Heroes In Crisis #8 – Review
I’ve been ignoring Heroes In Crisis. I’ve read the occasional review, but the gist I gathered was a bunch of D-List heroes and a few b-listers like Arsenal, Wally West and Poison Ivy were killed. The whole concept was that the heroes had created a place where they could talk through their problems and deal with them. To be honest, it didn’t appeal to me. However, the latest issue begged for my attention, and worked me up a little.
That’s right, it’s one of those reviews. Also, there’s spoilers ahead.
Writer: Tom King
Artists: Mitch Gerads and Travis Moore
Colorist: Travis Moore
Letterer: Clayton Cowles
Cover Art: Travis Moore
Variant Cover: Ryan Sook
You’ve seen all the clues. You’ve heard the testimony and eavesdropped on the secret confessions of the World’s Greatest Super Heroes. Now, with the killer revealed, it’s time to find out why. What could have driven a hero to the brink, to turn a savior into a murderer? Rifts will form between old allies, and the trinity of Wonder Woman, Superman and Batman will have their leadership challenged and will question their own judgment. Sanctuary has become something they never imagined…and it’s still potentially carrying on without them!

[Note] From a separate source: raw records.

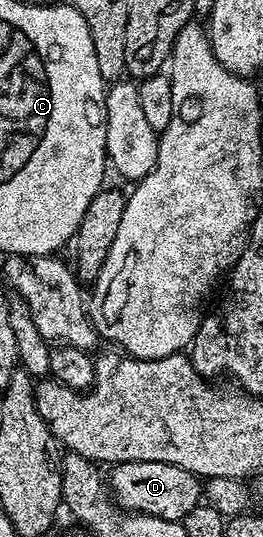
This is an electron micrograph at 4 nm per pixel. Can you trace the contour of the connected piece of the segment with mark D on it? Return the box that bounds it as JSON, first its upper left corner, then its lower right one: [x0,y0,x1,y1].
[109,461,201,521]

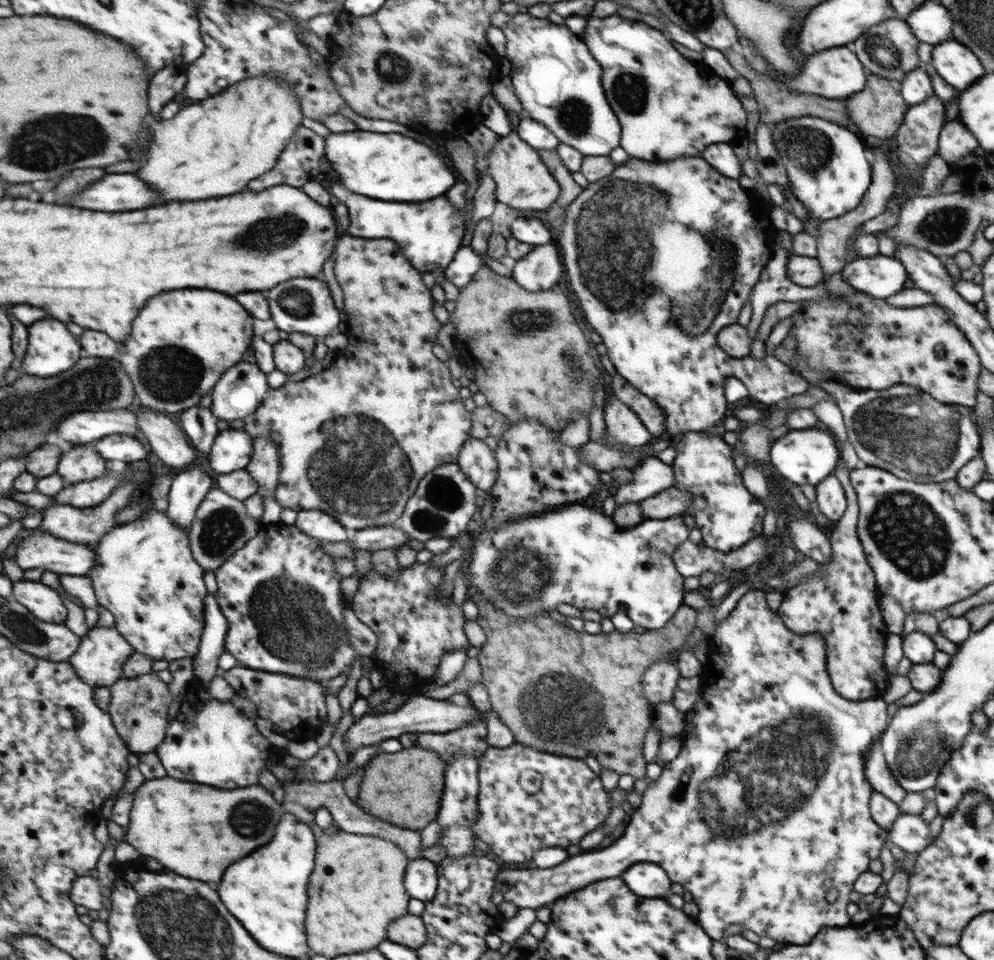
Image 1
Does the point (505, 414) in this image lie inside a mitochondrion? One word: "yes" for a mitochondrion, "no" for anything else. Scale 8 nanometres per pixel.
no

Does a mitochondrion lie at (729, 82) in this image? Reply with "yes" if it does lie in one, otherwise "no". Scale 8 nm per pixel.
no

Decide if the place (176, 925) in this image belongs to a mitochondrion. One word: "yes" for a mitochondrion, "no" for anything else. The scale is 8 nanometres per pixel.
yes

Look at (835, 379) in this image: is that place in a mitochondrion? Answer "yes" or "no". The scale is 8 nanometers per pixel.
no

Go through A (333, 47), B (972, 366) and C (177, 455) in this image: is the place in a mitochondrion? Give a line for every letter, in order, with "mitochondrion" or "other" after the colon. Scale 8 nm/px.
A: other
B: other
C: other

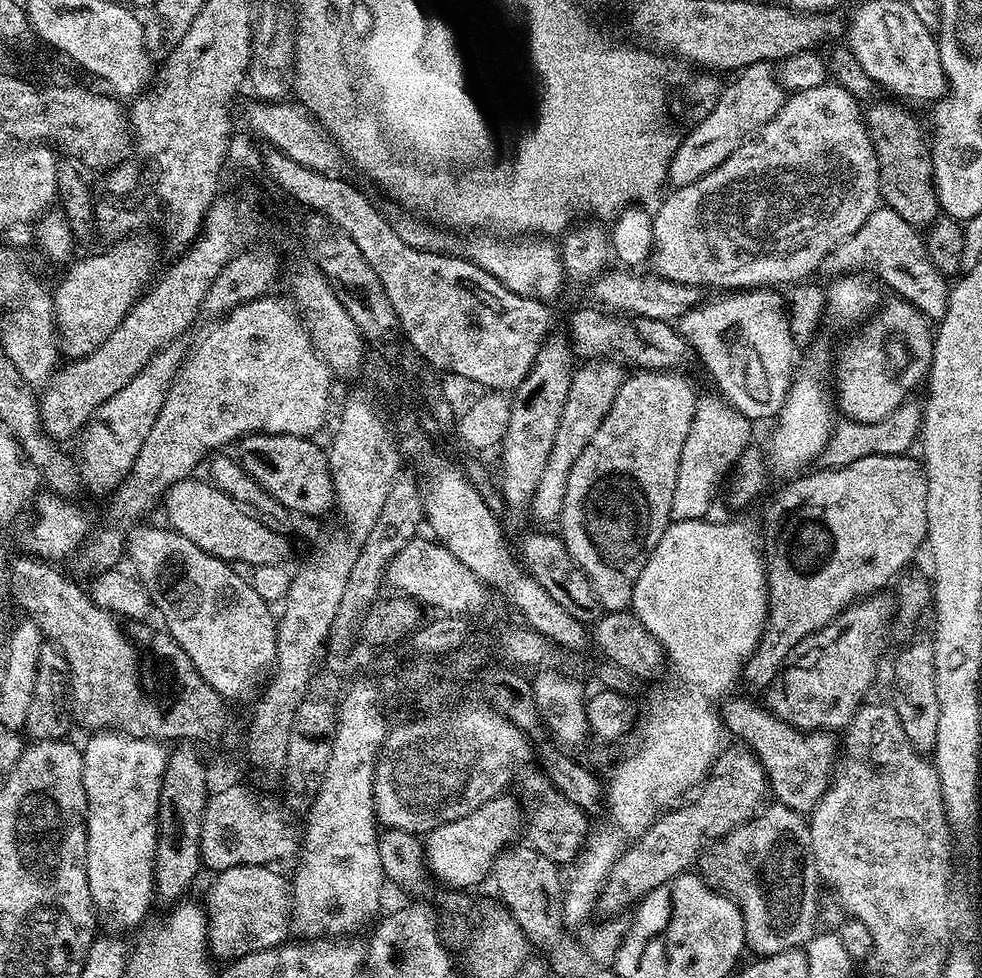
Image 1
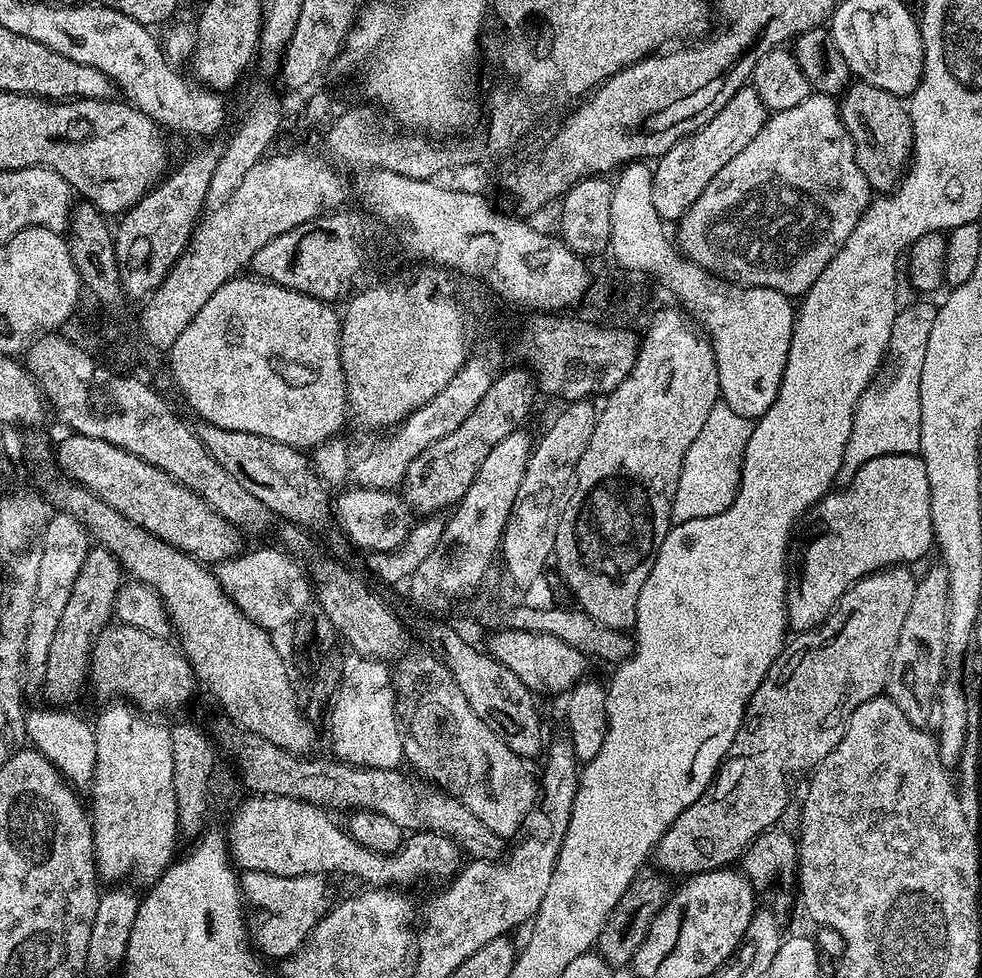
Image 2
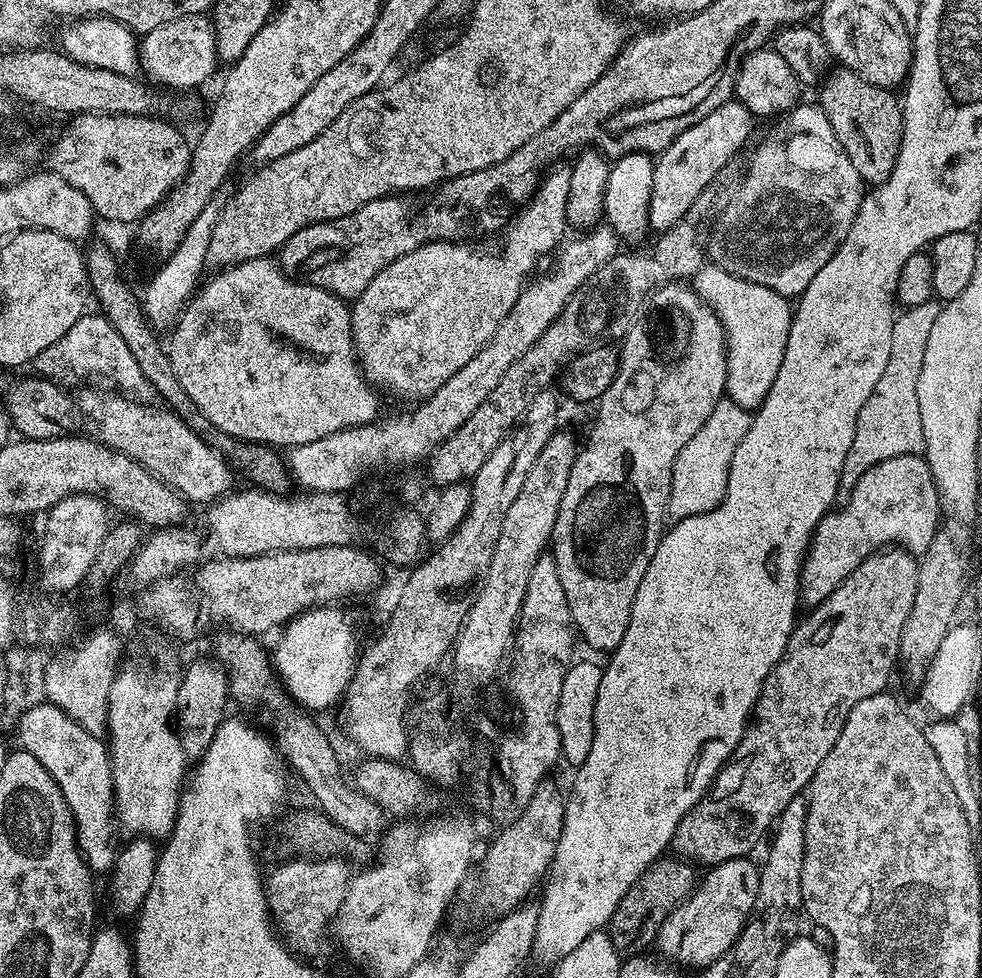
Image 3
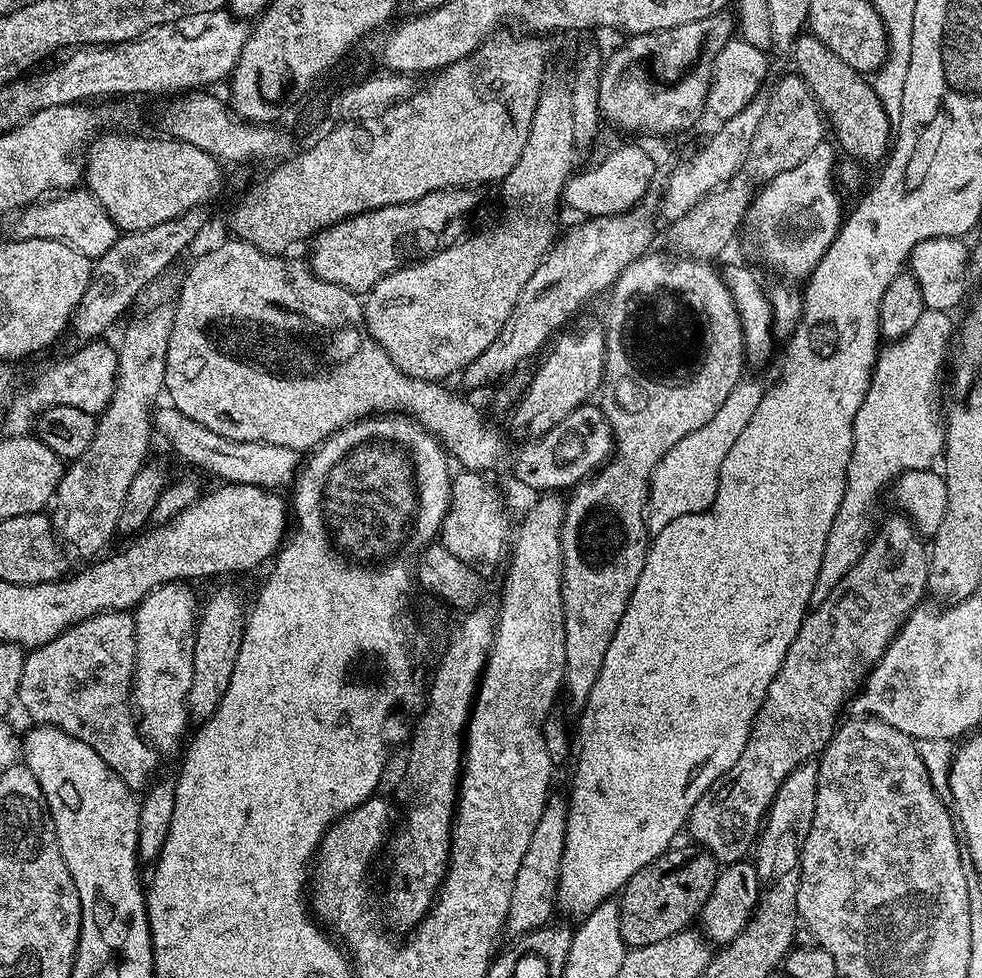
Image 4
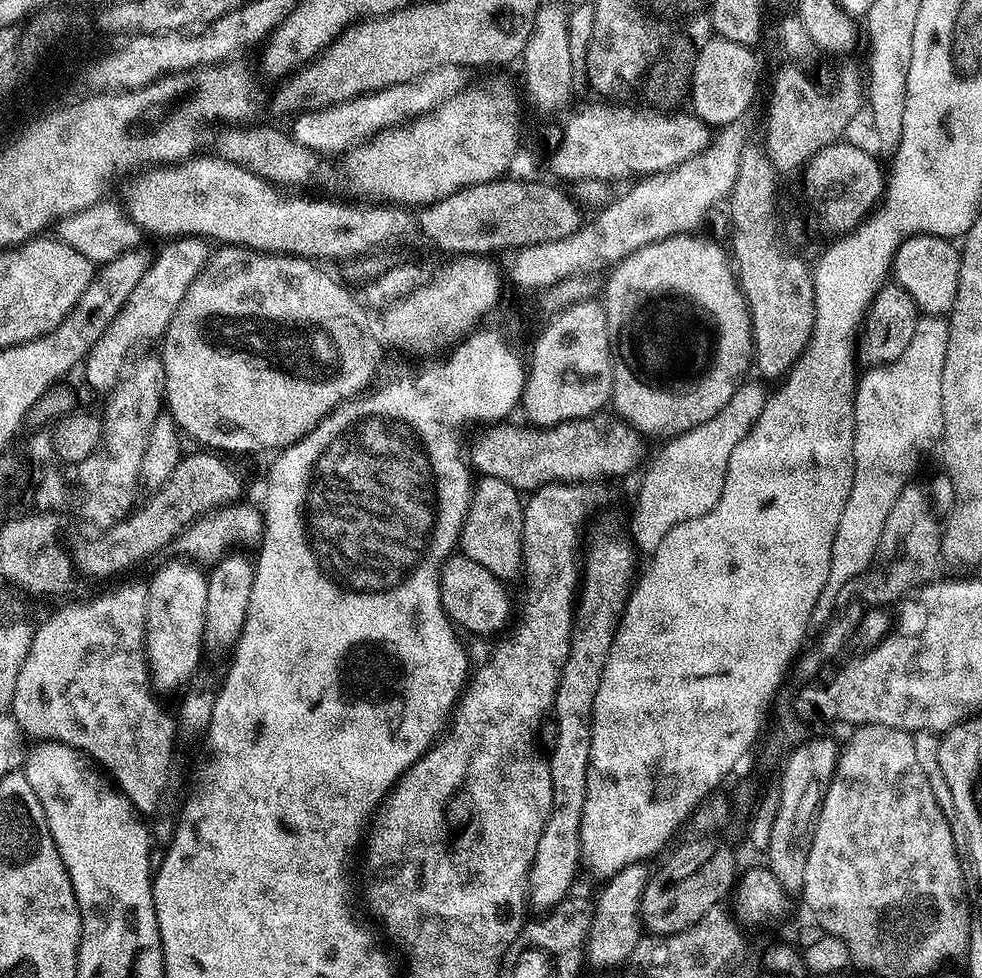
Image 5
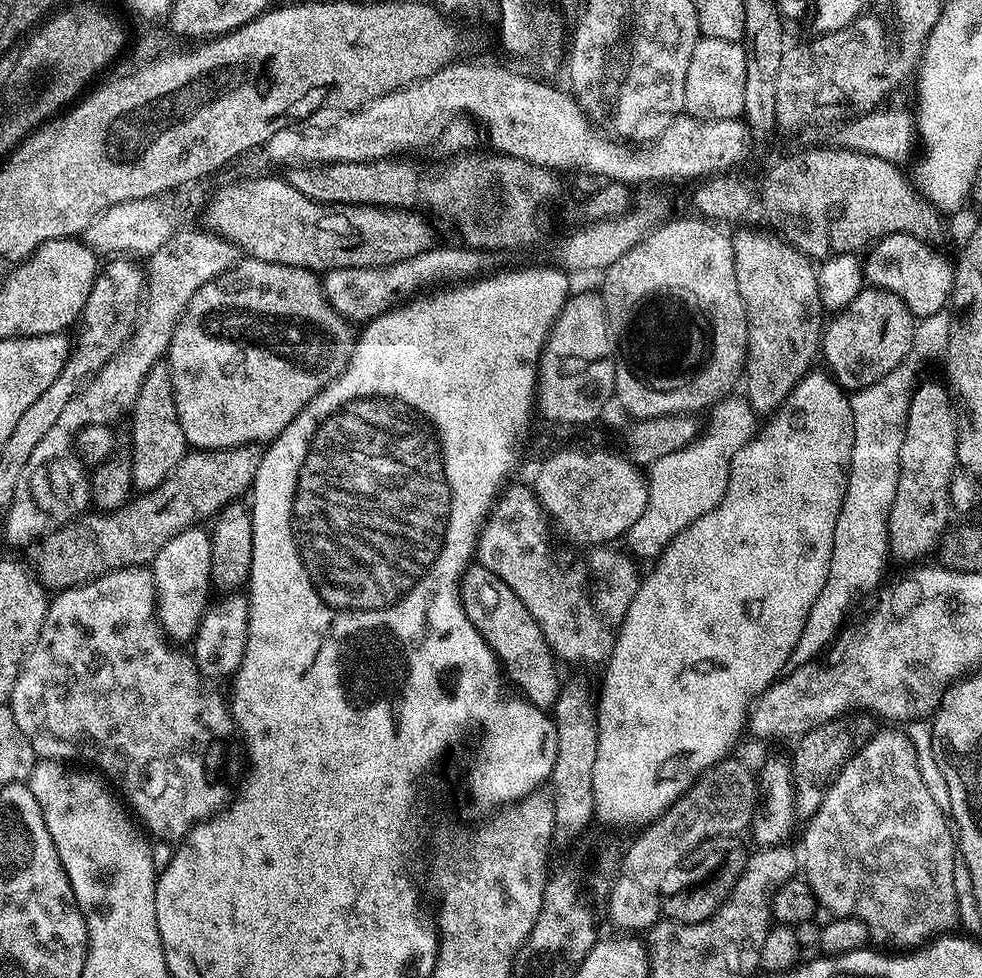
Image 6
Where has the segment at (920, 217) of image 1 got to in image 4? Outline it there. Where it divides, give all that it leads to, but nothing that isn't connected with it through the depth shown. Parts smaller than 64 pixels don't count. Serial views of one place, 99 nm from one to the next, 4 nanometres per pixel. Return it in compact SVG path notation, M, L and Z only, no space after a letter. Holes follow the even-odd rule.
M811 34L796 37L790 49L795 71L812 91L812 97L820 104L830 132L836 135L835 143L844 147L844 156L861 165L879 165L889 155L894 140L894 125L888 120L882 102L875 94L873 85L861 73L856 72L834 50L830 50L821 40Z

Wally West was a unique character in the DC Pantheon. He was the sidekick that successfully took over the legacy. He also gained a happy family with a supporting wife and two children he could teach to use their powers. Many fans loved this family and were appalled when the New 52 did away with all of them. Wally West returned with Rebirth, but that relationship with his wife Linda didn’t follow. The revelation that Wally West killed everyone in sanctuary just destroys a great hero that had already been treated horribly.
When a character is killed, it’s a sign that, even on a subconscious level, a writer believes that they can serve no further purpose. There may be a rare case where this is true, but for the most part, no character is ever useless. There are cases where a character was written off and a writer managed to find a way to make them interesting. Animal Man, Groot, Rocket Raccoon, Squirrel Girl, Captain Atom and Deadshot are among those brought back from obscurity. Arguments could be made for a variety of characters over the decades, but it goes to show that somewhere out in the universe, someone may have an idea for Lagoon Boy floating around in the corners of their imagination.
However, the worst part isn’t killing characters that someone might be able to use in great stories. The problem comes in completely breaking down a character that fans love. Wally West was missed for five years, and that was after Barry Allen came back and took away what Wally West had made his. These fans were relieved that Wally was back, but Wally wasn’t complete. His wife didn’t remember him and his kids were never born. DC gave service to the fans, but still didn’t show faith in the character. In trying to tell a story about heroes dealing with stress and mental health issues, Tom King dealt the final blow to fans of Wally West. After accidentally killing several heroes, their hero covers it up and proceeds to commit suicide by way of homicide.
Heroes In Crisis is Tom King trying to tell a story that’s relatively limited, but apparently blown up by the promotion machine at DC to be a broader scope than that. Almost every issue has had something that upset fans. In this era when the fans are the only thing holding up the comic book industry, taking a fan favorite character and giving them an ending that completely destroys everything that made fans love them doesn’t seem wise. It almost smacks of contempt, but ultimately it’s a writer wanting to tell a story in the same way he has proven he can do before on a much more limited scale.